Last night, I dreamed that

Last night, I dreamed that all of the gods returned to earth. Seems they had gone off on holiday for a week, and when they came back two thousand years had passed. There were the really big cheeses like Yahweh, and Allah, but there were also the long-forgotten ones, like Tiamat, and Marduk, and Anubis, along with the more famous Zeus and the rest of his crew. But most of them were has-beens, vaguely remembered for smiting this or that city or increasing the harvest in the fields of some nameless ancient king.

They strode this way and that across the face of the earth, searching for and visiting their various priesthoods. Yahweh accidentally killed the Pope just by showing up: his old ticker just burst like an overripe plum, which, if you're the Pope, has got to be a great way to go. He also visited all of the Jewish Orthodox here in Brooklyn, and they didn't fare too well. "You all look ridiculous." Imagine hearing that from your god when you've done your damndest to fulfill every jot and tittle of the Law. Then it was over to Israel, where he and Allah needed to talk some things over. Allah, for his part, had been running rampant throughout the Near and Far East: "It's just a book, you freaks! And Mohammed got half of it wrong because the man couldn't read!" Then he got into a tussle with Asar, Anbay, Gad, and that whole crew from pre-Islamic Arabia. You could see the dust and smoke from New York.
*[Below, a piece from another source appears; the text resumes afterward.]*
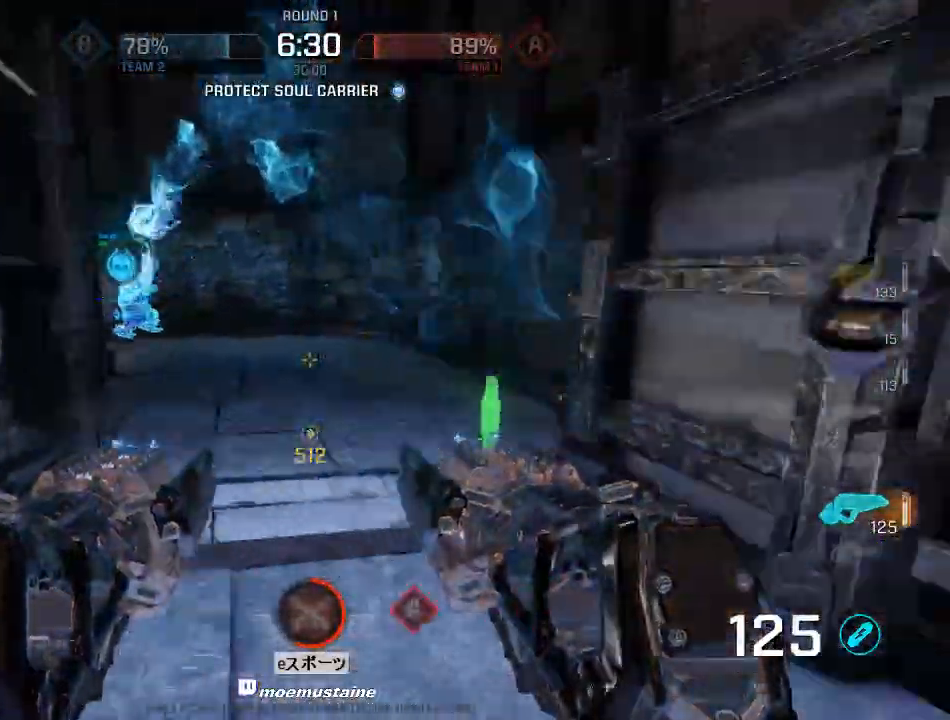
{"keys": ["a", "w"], "mouse": [], "events": [[50, "mouse_right", "up"]]}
The most poignant, though, were the ancients: Alilat, Damu, En-uru, Aya, Kamrusepa, Hendursanga, Ama-arhus, Ebech...all of those, remembered now (if at all) only as an inscription on the odd bit of broken brick from a wall long turned to dusty rubble, or as careful incisions on a piece of clay tablet that's behind glass in a museum somewhere. They found each other in the remote deserts of central Africa and got drunk. They talked about old times, when the sacrifices were plentiful and nations rose and fell in accordance with the degree of their faith. The endlessly parched open spaces around them grew verdant with green wheats and burst forth with fruiting trees as the night wore on.

But it was a certain group: Ahriman, Belial, Afrit, Agas, Asmodaios, Edem and Jarri, Iblis and of course Saitan--all of the ones who shouldered the burdens of evil and calamity for so many millennia--who were most glad to see one another. They didn't hang out with the others in the desert. Instead, they shot off to somewhere quiet in the steppes of Central Asia, and they plotted. Most disturbingly, they had gathered with the old war gods--Attar, Chemosh, Burijas, Jamm, Wurunkatte, and the like. They all spoke long into the night, and the next day, and the night after that.

While the other gods were partying, glad to be in one another's company on this earth once again, and checking in to see just how badly their followers had mucked things up in their absence, this last group kept to themselves. They wanted to see how far along their old plans had gotten. And of all the old gods, they were the most pleased with how things were going.